2021-07-05 17:23:10,845	WARNING deprecation.py:33 -- DeprecationWarning: `compute_action` has been deprecated. Use `compute_single_action` instead. This will raise an error in the future!
Traceback (most recent call last):
  File "trajectory_view_api.py", line 115, in <module>
    action, state, logits = agent.compute_action(obs, state)
  File "/opt/conda/lib/python3.8/site-packages/ray/rllib/agents/trainer.py", line 1005, in compute_action
    return self.compute_single_action(*args, **kwargs)
  File "/opt/conda/lib/python3.8/site-packages/ray/rllib/agents/trainer.py", line 986, in compute_single_action
    result = self.get_policy(policy_id).compute_single_action(
  File "/opt/conda/lib/python3.8/site-packages/ray/rllib/policy/policy.py", line 224, in compute_single_action
    out = self.compute_actions(
  File "/opt/conda/lib/python3.8/site-packages/ray/rllib/policy/torch_policy.py", line 239, in compute_actions
    return self._compute_action_helper(input_dict, state_batches,
  File "/opt/conda/lib/python3.8/site-packages/ray/rllib/utils/threading.py", line 21, in wrapper
    return func(self, *a, **k)
  File "/opt/conda/lib/python3.8/site-packages/ray/rllib/policy/torch_policy.py", line 326, in _compute_action_helper
    dist_inputs, state_out = self.model(input_dict, state_batches,
  File "/opt/conda/lib/python3.8/site-packages/ray/rllib/models/modelv2.py", line 230, in __call__
    res = self.forward(restored, state or [], seq_lens)
  File "/opt/conda/lib/python3.8/site-packages/ray/rllib/examples/models/trajectory_view_utilizing_models.py", line 119, in forward
    obs = input_dict["prev_n_obs"]
  File "/opt/conda/lib/python3.8/site-packages/ray/rllib/policy/sample_batch.py", line 500, in __getitem__
    value = dict.__getitem__(self, key)
KeyError: 'prev_n_obs'

and adding this:

    checkpoint_path = checkpoints[0][0]
    agent = agents.ppo.PPOTrainer(config, env="stateless_cartpole")
    agent.restore(checkpoint_path)

    env = StatelessCartPole()

    policy = agent.get_policy()
    # run until episode ends
    for _ in range(10):
        episode_reward = 0
        reward = 0.
        action = 0
        done = False
        obs = env.reset()
        state=np.zeros(2*256, np.float32).reshape(2,256)
        actions=np.zeros(16, np.float32).reshape(1,16)
        rewards=np.zeros(16, np.float32).reshape(1,16)

        # state=None
        while not done:
            action, state, logits = policy.compute_actions(obs, state, prev_action_batch=actions, prev_reward_batch=rewards)
            obs, reward, done, info = env.step(action)
            episode_reward += reward

        print("reward: {}".format(episode_reward))
        env.render()

fails with the following error:

2021-07-05 17:27:56,257	INFO trainable.py:390 -- Current state after restoring: {'_iteration': 10, '_timesteps_total': None, '_time_total': 30.673815488815308, '_episodes_total': 1226}
/opt/conda/lib/python3.8/site-packages/gym/logger.py:30: UserWarning: WARN: Box bound precision lowered by casting to float32
  warnings.warn(colorize('%s: %s'%('WARN', msg % args), 'yellow'))
Traceback (most recent call last):
  File "trajectory_view_api.py", line 135, in <module>
    action, state, logits = policy.compute_actions(obs, state, prev_action_batch=actions, prev_reward_batch=rewards)
  File "/opt/conda/lib/python3.8/site-packages/ray/rllib/policy/torch_policy.py", line 237, in compute_actions
    for s in (state_batches or [])
ValueError: The truth value of an array with more than one element is ambiguous.
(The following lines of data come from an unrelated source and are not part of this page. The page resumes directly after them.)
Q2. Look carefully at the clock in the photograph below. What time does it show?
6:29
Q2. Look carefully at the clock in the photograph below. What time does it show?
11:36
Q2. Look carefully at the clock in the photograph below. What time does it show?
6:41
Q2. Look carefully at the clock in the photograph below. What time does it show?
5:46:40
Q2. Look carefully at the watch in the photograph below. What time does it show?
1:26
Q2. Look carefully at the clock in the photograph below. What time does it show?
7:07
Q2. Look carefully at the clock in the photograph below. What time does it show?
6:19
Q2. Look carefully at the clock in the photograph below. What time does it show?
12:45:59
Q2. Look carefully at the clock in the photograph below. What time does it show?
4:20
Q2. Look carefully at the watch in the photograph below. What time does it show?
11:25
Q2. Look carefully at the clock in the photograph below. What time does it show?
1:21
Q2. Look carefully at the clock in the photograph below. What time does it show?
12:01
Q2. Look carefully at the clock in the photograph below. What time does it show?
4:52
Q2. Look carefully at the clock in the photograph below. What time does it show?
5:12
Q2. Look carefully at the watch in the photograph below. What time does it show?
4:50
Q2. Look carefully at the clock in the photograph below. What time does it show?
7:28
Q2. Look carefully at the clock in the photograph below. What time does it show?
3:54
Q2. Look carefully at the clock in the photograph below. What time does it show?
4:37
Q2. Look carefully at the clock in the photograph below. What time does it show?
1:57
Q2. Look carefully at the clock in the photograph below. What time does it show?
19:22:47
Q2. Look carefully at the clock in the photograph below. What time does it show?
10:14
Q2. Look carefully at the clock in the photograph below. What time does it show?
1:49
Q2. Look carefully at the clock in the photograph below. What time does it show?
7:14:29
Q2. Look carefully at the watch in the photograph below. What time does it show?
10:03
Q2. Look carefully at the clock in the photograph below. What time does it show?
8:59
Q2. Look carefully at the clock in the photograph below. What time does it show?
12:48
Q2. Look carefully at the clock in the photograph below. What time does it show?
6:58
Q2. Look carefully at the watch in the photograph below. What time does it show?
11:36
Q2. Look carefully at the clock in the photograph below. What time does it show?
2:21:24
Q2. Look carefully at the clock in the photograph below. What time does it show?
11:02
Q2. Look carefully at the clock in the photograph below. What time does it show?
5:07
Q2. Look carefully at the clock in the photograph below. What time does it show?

Use a.any() or a.all()
Exception ignored in: <function ActorHandle.__del__ at 0x7fcb8a0d3790>
Traceback (most recent call last):
  File "/opt/conda/lib/python3.8/site-packages/ray/actor.py", line 834, in __del__

Is there any further documentation on how manually replay a trained policy after tune.run with the use of Trajectory API?
I can’t make it working.

1 Like

@mg64ve did you get any idea on how to do this. If not I have also opened a new issue on the github repository. [Bug] Compute_action for Trajectory view API · Issue #18777 · ray-project/ray (github.com)

@sven1977 could you please help and tell us how to implement this.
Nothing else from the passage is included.